Da bambina non mi piaceva la scuola. Era triste e senza amore, non c’era luce, movimento, emozione, futuro. L’arrivo delle feste scandiva un tempo molle e senza attesa, imitato in scala minore dagli spostamenti verso casa. Una cosa spingeva i miei passi al mattino e li appesantiva al ritorno. Nella pausa, lontana dai compagni, avevo cominciato a esplorare l’istituto, che immaginavo infinito ed esotico.
La scoperta di ripetizioni identiche di spazi amorfi non mi faceva desistere, ma al contrario mi guidava verso un’immagine via via più riconoscibile al crescere della certezza di trovarla. Questi percorsi esigevano uno spazio sempre maggiore dell’intervallo, arrivando presto a occupare tutta la giornata.
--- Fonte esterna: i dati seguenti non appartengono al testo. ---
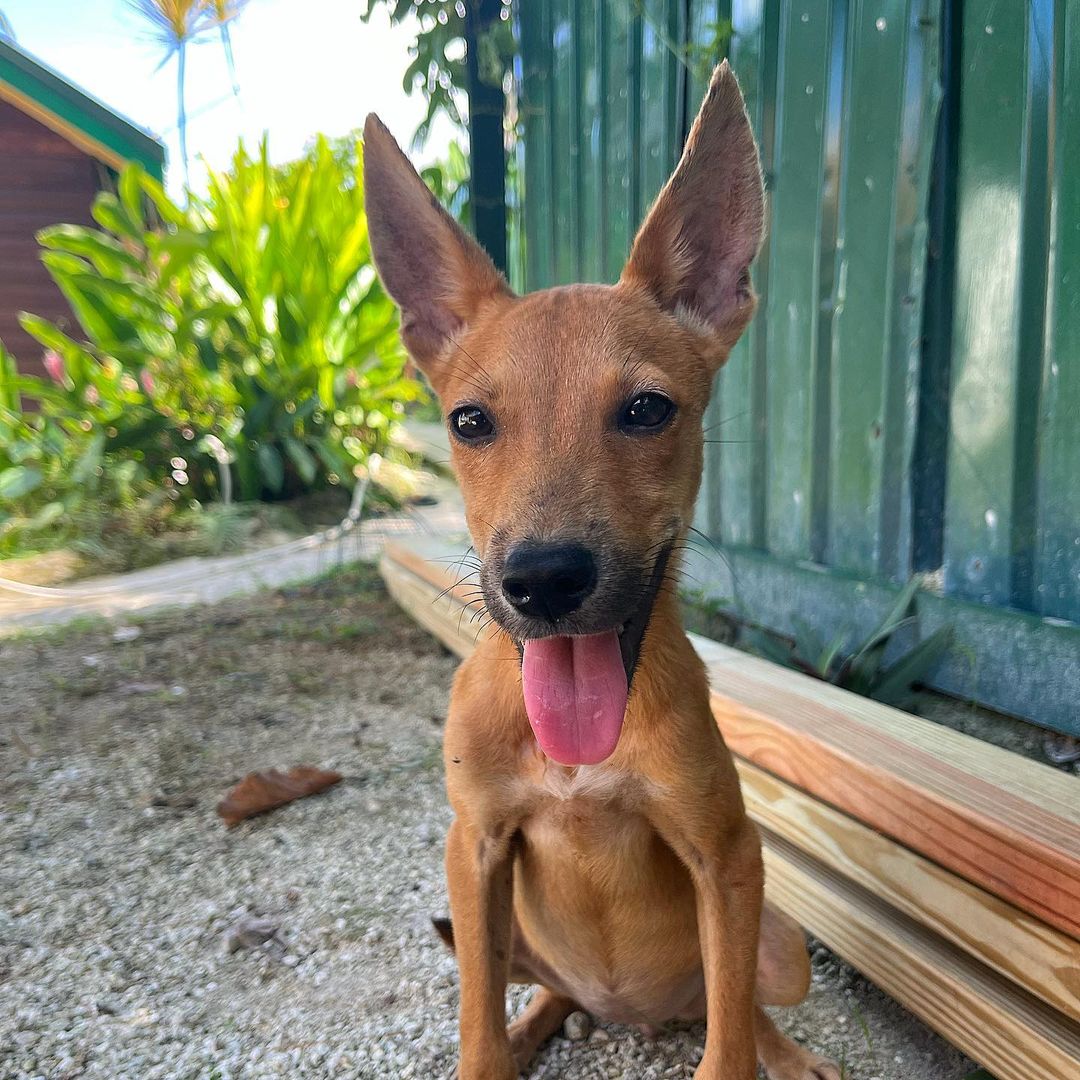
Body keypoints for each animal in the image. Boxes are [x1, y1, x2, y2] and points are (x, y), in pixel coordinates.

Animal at [362, 65, 842, 1080]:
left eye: (648, 409)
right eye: (468, 422)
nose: (544, 581)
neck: (576, 758)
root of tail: (637, 1015)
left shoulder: (727, 856)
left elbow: (730, 1044)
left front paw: (756, 1054)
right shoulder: (474, 848)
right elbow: (475, 1030)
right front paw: (494, 1047)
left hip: (781, 947)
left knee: (743, 1005)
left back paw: (789, 1053)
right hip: (512, 935)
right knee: (542, 988)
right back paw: (546, 1020)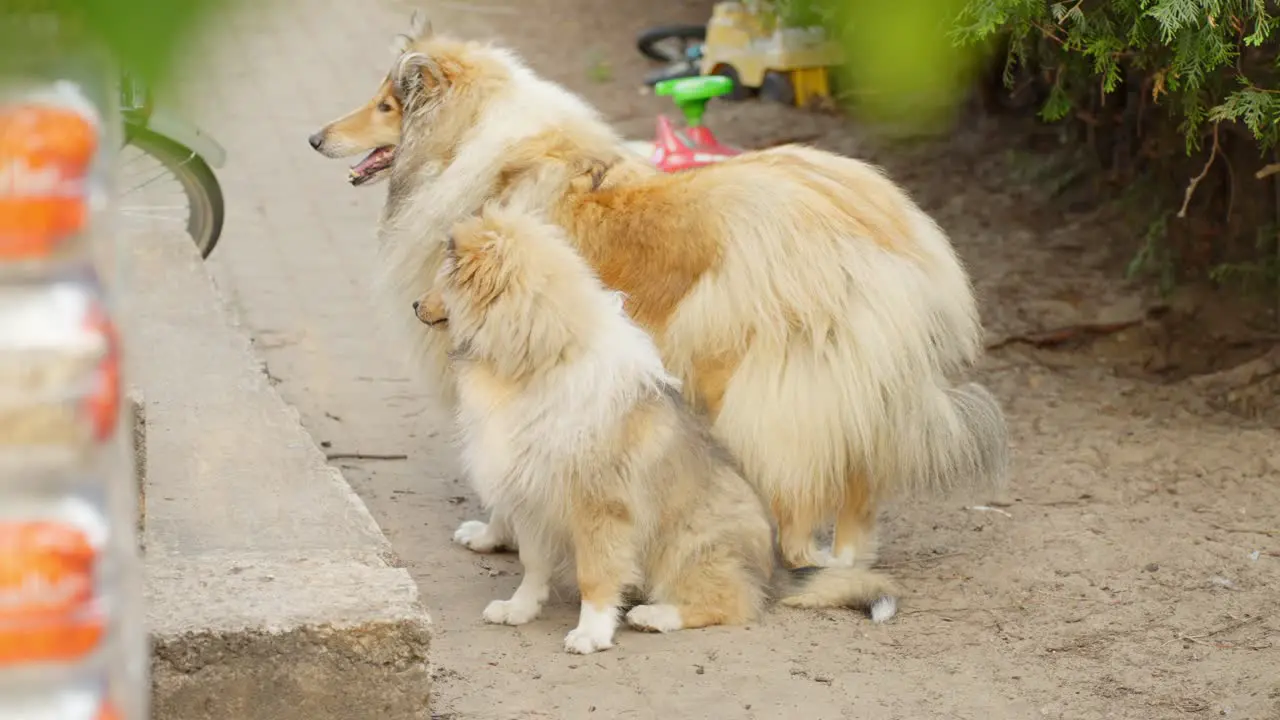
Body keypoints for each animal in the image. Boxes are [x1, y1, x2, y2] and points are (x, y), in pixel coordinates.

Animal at [309, 12, 1008, 566]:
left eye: (387, 105)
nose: (315, 137)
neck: (468, 147)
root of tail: (891, 226)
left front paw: (494, 533)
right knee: (858, 476)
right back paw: (846, 558)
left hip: (757, 377)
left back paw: (791, 551)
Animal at [414, 203, 896, 655]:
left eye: (445, 279)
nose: (417, 305)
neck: (537, 363)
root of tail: (774, 571)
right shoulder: (530, 493)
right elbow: (533, 564)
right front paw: (518, 609)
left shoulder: (600, 507)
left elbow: (595, 575)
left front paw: (591, 634)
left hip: (688, 544)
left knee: (730, 601)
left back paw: (654, 615)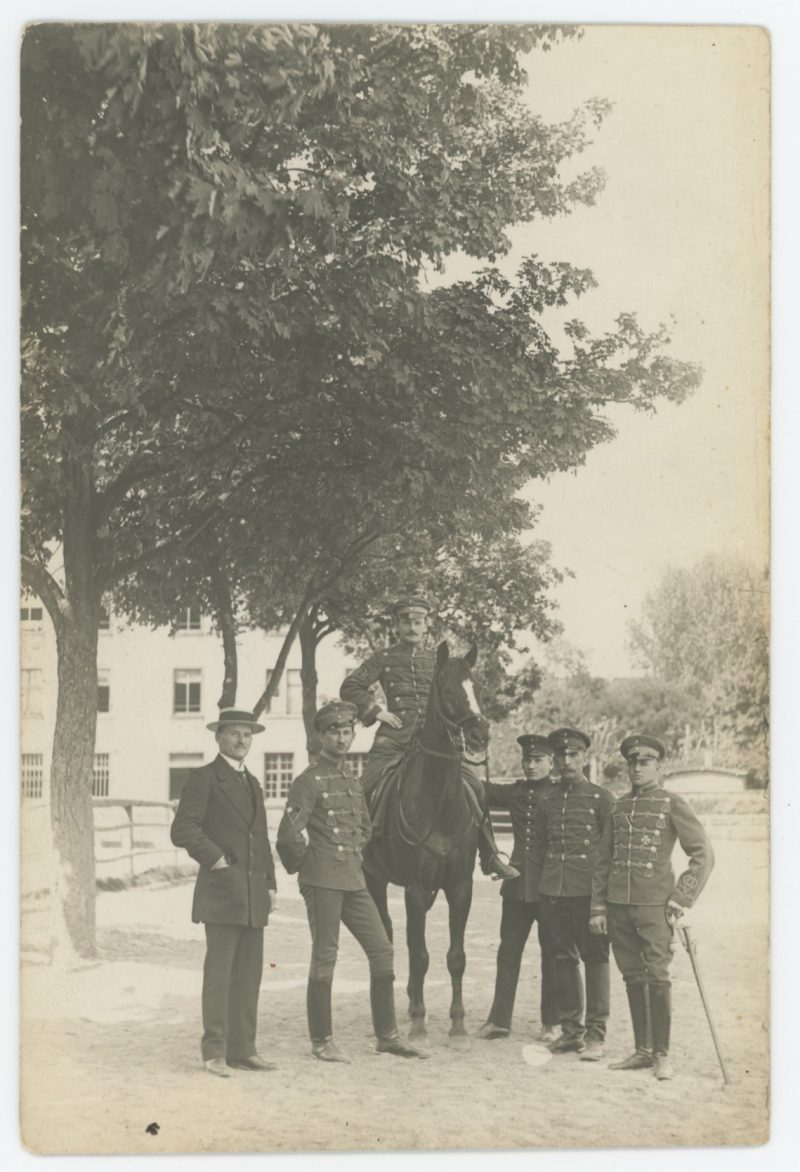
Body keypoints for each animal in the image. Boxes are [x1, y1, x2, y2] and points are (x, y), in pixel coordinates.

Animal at [363, 642, 487, 1045]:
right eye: (448, 690)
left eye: (475, 688)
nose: (480, 736)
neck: (439, 802)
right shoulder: (415, 887)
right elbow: (420, 956)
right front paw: (418, 1021)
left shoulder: (460, 887)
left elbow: (455, 956)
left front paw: (457, 1023)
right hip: (374, 880)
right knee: (389, 936)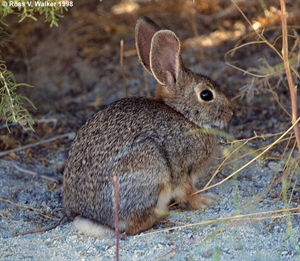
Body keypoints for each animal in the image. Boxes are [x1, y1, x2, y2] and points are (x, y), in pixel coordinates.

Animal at [63, 15, 233, 236]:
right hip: (151, 168)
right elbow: (187, 194)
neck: (183, 115)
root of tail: (92, 219)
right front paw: (205, 201)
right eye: (206, 95)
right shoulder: (183, 171)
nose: (231, 112)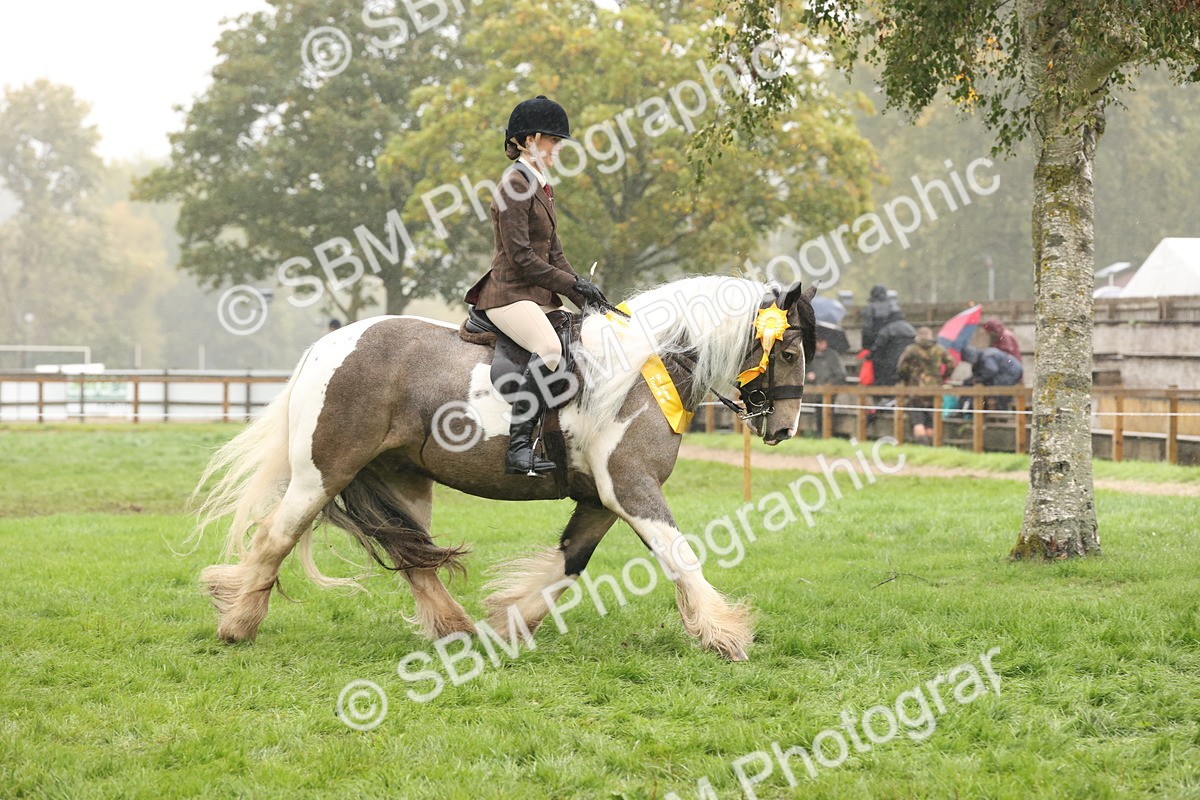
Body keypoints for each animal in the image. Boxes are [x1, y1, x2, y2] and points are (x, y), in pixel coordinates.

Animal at [193, 274, 817, 661]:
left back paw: (458, 631)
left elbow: (569, 563)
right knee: (275, 537)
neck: (644, 369)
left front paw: (510, 622)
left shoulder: (601, 498)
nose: (785, 429)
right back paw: (238, 624)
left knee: (412, 554)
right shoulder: (632, 488)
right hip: (322, 473)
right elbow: (679, 555)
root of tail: (324, 349)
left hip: (401, 478)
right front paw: (724, 635)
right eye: (788, 352)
Quando l’idea si fece definita e reale, finalmente la trovai. Era completamente diversa da quella vista nelle molteplici assenze, quindi capii che era vera.
Era una porta bianca a due ante con piccole vetrate nella parte superiore che non lasciavano vedere all’interno, unica porta in un piano deserto. Appoggiai la mano sulla maniglia e la spinsi. Nella quasi oscurità c’era una suora vecchissima e immobile, seduta vicino a una parete. Con la testa abbandonata di lato mi fissava come se mi stesse aspettando. Quando mi avvicinai alzò la mano del lato verso cui scendeva il capo, e iniziò ad accarezzarmi sulla testa. Mi guardava, e mi accarezzava, e sentivo che qualcosa accadeva. Il movimento regolare della mano liberava dolcemente il tempo, facendolo muovere per la prima volta. Riuscii a scorgere la fine della pausa, e a tornare a tempo in classe. Iniziai ad andare ogni giorno nella stanza, e sempre ritrovai il miracolo che permetteva alle ore di scorrere, a me di crescere, alle persone di vedersi.
Le feste si collocarono in un fluire oggettivo, così che il giorno della recita riconobbi che era Natale. Seguendo il percorso la trovai come le altre volte, e aveva appena iniziato ad accarezzarmi quando la mano si sollevò, e per la prima volta alzai la testa. Gli occhi grandi e vicini mi abbracciavano, mentre le dita che avevano ordinato gli anni della mia vita entravano nella vestaglia a cercare qualcosa. Quando ne uscirono stringevano una fotografia sbiadita, dalla quale un ragazzo vestito da soldato porgeva un sorriso che non aveva più. Rialzai la testa mentre gli occhi le si chiudevano in una carezza.
Ci fu un suono leggero, la foto non c’era più. Capii che la mano non si sarebbe posata ancora, quindi mi girai e uscii dalla stanza, sapendo che non sarei più tornata.